WHAT IS NEEDED ::
In the data below, find each line containing the string "Илић" and return it.

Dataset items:
═══

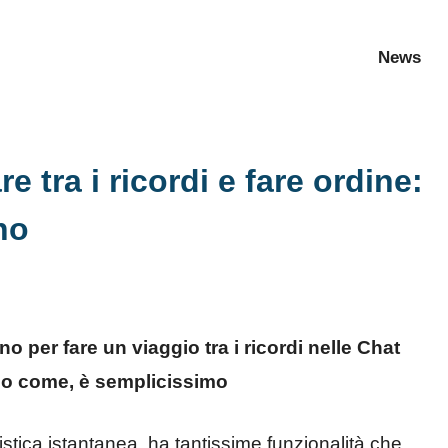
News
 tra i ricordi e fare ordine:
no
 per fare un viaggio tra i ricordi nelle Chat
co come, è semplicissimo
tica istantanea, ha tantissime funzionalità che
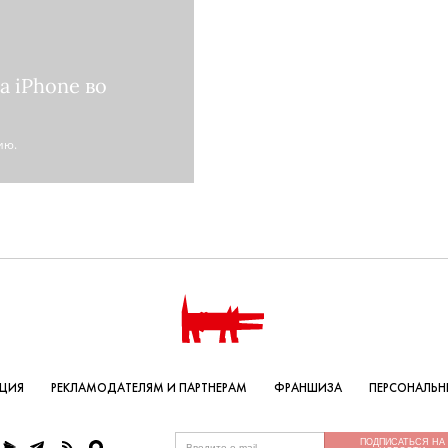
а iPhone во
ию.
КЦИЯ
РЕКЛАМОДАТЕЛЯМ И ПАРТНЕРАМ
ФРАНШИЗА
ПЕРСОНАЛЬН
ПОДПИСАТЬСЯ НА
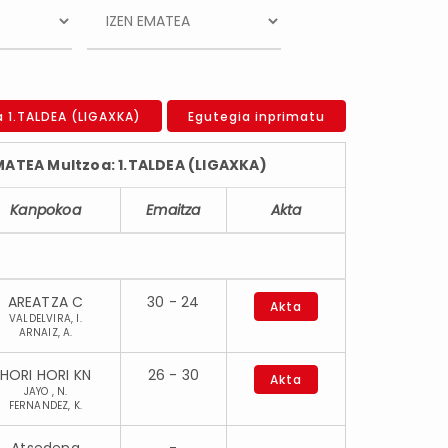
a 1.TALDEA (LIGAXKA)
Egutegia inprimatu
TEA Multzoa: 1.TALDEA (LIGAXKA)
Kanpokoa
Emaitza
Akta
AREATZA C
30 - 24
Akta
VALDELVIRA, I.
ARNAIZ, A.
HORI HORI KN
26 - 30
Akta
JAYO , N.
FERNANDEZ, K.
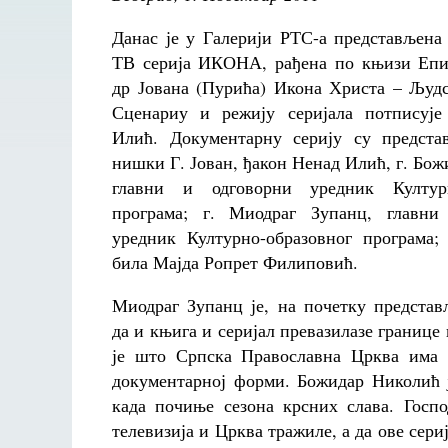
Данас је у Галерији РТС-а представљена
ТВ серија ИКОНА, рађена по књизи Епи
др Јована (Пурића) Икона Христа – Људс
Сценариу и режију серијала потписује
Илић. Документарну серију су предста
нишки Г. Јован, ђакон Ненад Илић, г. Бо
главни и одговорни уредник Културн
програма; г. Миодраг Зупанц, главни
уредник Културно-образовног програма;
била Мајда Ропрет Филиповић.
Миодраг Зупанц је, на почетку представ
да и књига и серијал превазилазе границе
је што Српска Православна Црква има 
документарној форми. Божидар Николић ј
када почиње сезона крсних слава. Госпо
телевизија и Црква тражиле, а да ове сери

═══

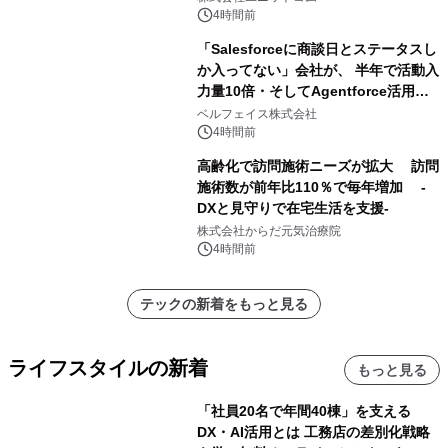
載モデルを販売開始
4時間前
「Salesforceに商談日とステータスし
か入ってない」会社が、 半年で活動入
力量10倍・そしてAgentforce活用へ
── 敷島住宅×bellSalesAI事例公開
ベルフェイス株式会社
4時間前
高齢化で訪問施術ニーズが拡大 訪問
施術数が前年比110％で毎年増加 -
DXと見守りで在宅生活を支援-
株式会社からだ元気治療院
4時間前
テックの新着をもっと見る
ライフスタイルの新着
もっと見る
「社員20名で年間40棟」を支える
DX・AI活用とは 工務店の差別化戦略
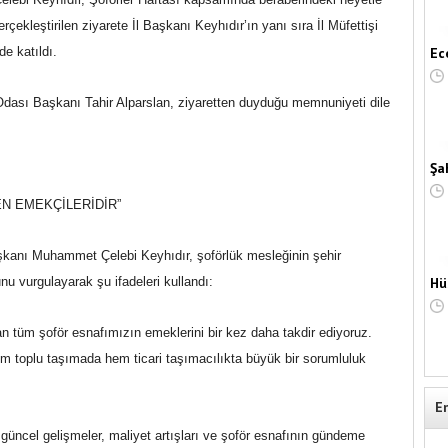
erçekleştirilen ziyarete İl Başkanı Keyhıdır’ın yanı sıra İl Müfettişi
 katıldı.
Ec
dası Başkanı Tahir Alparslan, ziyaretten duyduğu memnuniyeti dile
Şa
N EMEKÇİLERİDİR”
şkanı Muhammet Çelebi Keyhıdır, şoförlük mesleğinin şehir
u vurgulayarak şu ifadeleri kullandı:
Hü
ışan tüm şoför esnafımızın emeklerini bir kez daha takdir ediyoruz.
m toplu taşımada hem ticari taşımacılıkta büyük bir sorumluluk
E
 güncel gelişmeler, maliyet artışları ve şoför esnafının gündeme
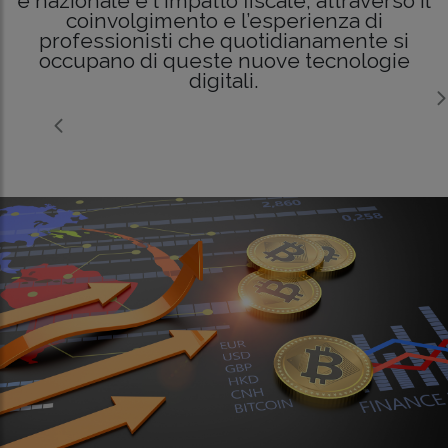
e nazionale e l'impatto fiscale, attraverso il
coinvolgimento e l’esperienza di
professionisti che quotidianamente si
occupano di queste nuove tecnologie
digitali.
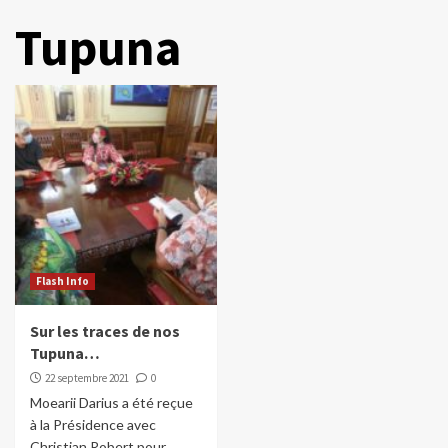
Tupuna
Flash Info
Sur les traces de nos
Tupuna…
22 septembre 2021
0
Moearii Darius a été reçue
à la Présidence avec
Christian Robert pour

═══

ANSWER BELOW ::
Илић. Документарну серију су предста
нишки Г. Јован, ђакон Ненад Илић, г. Бо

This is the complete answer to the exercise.